Si tirò su la cerniera e si diresse verso la moto parcheggiata a fianco
della centralina elettrica, a volte urinare poteva essere il più impellente
dei bisogni e lui non ne poteva più di guidare con la vescica ridotta ad un
gavettone.
Si stava per mettere il casco quando lo vide: era passato decine di volte
per quella strada ma non l’aveva mai notato, anzi non si era mai neppure
posto il problema che ci potesse essere un sentiero.
Quelli del comune erano stati più veloci del previsto, aveva preventivato di
fare ritorno a casa molto più tardi quindi perché non farsi una bella
camminatina?
Il sentiero finiva nei pressi di un pozzo abbandonato, sopra ad esso ed alla
miniera in rovina incombeva la montagna, con il suo ventre devastato dalle
escavazioni; doveva aver camminato un bel pezzo a giudicare dalla posizione
del sole, il cielo nel frattempo aveva assunto un colore che non prometteva
nulla di buono, era meglio darsi una mossa prima di prendersi un fulmine in
testa.
Fece l'itinerario a ritroso, provando un lieve disagio, la zona non era mai
stata granché popolare ma oggi non aveva incontrato anima viva, nemmeno un
occasionale cercatore di funghi.
Si stava già alzando vento quando giunse in vista della moto, passò a fianco
della centralina e si fermò, inorridito: cos'era quell'orrendo tanfo? Forse
la carcassa di un animale? Strano, all’andata non l'aveva sentito.
Diede un’occhiata in giro e scorse un'ombra aleggiare tra i pini, non riuscì
a reprimere un brivido e per un attimo fu tentato di andarsene; si riscosse
prontamente: no signori, lui non era cagasotto, era alto uno e novanta ed
era istruttore di krav maga, se c'era qualche stronzo nelle vicinanze
l'avrebbe conciato per le feste. Gli avrebbe fatto pentire di essere nato.
Si mise a gironzolare tra gli alberi, guardingo, non gli sarebbe dispiaciuto
pescare un bracconiere con le mani nella marmellata e rovinarlo di botte.

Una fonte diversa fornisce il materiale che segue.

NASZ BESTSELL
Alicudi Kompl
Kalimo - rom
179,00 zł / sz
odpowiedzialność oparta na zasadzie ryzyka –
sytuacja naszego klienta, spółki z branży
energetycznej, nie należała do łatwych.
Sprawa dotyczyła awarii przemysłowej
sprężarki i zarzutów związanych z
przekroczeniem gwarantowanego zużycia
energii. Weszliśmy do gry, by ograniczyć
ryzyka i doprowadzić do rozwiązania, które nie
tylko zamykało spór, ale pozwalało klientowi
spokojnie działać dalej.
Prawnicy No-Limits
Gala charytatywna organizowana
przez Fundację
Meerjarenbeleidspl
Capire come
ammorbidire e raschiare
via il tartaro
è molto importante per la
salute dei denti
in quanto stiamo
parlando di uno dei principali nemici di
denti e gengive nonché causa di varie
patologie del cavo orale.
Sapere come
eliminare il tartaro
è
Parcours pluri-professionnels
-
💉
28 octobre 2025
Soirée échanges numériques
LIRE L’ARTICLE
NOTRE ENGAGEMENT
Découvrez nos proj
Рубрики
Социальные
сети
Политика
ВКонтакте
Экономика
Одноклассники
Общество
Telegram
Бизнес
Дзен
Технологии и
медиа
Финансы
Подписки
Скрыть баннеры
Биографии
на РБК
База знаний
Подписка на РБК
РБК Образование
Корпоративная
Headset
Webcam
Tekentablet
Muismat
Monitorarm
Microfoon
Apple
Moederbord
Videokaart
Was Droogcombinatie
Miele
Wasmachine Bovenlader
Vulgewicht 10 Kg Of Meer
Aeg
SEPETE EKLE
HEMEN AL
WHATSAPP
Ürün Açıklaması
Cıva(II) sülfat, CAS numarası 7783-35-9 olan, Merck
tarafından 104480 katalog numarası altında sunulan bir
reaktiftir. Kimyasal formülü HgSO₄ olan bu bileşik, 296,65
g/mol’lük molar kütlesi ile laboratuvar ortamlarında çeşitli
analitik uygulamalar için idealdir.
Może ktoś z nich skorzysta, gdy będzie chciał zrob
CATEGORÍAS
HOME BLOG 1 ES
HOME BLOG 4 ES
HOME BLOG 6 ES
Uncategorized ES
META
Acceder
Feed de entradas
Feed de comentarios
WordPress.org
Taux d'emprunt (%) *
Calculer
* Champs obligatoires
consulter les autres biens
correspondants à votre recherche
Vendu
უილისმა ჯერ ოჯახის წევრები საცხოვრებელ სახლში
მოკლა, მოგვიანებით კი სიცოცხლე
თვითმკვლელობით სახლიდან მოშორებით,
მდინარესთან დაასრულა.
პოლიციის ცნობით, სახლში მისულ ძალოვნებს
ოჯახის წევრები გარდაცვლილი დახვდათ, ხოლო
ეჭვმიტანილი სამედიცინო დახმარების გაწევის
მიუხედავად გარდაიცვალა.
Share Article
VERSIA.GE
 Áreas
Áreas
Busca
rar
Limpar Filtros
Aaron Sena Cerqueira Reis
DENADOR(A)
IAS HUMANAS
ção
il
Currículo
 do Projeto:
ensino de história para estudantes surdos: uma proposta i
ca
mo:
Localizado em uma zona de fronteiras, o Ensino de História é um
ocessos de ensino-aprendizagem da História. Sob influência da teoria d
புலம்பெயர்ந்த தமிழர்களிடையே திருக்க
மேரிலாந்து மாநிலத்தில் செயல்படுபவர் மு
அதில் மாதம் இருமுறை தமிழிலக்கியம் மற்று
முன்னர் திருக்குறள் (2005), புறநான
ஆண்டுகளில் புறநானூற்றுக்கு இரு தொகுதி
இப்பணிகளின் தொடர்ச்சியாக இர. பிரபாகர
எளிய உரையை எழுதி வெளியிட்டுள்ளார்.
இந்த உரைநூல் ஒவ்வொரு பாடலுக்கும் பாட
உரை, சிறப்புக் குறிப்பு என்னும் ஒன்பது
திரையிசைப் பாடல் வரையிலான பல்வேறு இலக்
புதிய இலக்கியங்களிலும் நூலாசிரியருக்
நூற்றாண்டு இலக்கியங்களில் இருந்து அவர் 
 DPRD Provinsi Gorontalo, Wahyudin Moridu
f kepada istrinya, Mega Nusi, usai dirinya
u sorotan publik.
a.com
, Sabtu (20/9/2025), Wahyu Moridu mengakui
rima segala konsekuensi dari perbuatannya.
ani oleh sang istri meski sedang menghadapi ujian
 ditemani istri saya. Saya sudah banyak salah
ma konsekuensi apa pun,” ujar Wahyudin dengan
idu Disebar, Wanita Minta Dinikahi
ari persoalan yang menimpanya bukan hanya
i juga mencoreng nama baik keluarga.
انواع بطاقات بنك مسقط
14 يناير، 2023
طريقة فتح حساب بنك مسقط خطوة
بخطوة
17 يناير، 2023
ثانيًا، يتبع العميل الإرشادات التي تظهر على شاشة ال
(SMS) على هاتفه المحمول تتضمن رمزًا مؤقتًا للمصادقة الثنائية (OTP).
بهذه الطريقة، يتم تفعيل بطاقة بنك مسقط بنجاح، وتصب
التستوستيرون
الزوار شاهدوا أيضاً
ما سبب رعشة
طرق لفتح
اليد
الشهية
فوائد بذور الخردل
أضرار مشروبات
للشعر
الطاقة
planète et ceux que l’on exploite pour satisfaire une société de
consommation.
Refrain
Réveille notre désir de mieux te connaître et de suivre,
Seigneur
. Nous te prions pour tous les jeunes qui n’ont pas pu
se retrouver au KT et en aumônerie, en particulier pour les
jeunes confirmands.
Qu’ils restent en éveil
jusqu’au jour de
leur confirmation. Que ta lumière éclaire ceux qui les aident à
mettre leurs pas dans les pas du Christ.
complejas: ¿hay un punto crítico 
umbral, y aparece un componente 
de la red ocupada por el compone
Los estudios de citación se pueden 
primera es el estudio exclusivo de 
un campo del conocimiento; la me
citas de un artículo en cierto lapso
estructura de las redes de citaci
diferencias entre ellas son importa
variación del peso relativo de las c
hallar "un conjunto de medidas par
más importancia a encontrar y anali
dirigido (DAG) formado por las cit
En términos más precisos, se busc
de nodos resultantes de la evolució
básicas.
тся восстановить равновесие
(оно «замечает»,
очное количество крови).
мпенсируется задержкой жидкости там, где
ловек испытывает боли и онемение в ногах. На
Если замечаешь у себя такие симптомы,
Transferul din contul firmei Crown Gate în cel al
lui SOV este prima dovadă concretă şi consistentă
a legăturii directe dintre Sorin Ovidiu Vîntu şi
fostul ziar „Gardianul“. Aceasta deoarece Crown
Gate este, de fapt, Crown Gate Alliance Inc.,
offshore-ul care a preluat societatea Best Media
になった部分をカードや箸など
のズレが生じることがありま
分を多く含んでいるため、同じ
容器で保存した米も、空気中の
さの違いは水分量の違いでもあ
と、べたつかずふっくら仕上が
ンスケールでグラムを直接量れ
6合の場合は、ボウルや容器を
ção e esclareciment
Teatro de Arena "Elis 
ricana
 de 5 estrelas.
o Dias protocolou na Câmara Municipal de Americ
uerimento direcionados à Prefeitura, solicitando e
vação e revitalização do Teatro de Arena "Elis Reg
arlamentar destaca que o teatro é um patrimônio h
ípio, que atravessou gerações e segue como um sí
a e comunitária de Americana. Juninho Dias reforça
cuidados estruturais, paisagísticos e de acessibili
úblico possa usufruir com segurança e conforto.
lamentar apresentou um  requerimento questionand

Malgrado il suo furor germanicus si costrinse a rinunciare, stava
cominciando a piovigginare ed aveva sentito un paio di tuoni in lontananza,
tornò verso la radura imprecando.
Un’improvvisa folata di vento recò con sé un fetore immondo, un sentore di
tomba scoperchiata assieme ad un’inquietante rumore di ossa che cozzavano.
Urlò. Un urlo folle che gli strappò le corde vocali, un ululato lancinante
che proveniva dal profondo del suo essere, un terrore cieco ed
incommensurabile, nero come un abisso senza fondo.
Inchiodato a terra, incapace di emettere un suono e di muoversi ebbe tutto
il tempo per assistere alla scena, prima che venisse a prenderlo.
Quei cartelli con su scritto “PERICOLO DI MORTE” sul limitare della strada,
che gli avevano fatto tanta impressione da piccolo dicevano il vero, non
erano fantasie infantili, era tutto come si era immaginato, il peggiore
degli incubi si era materializzato.
La vide venire verso di lui, ondeggiando lievemente e brandendo la falce,
avvolta nella sua funebre veste.
Era la Morte in persona ad aggirarsi per quei boschi.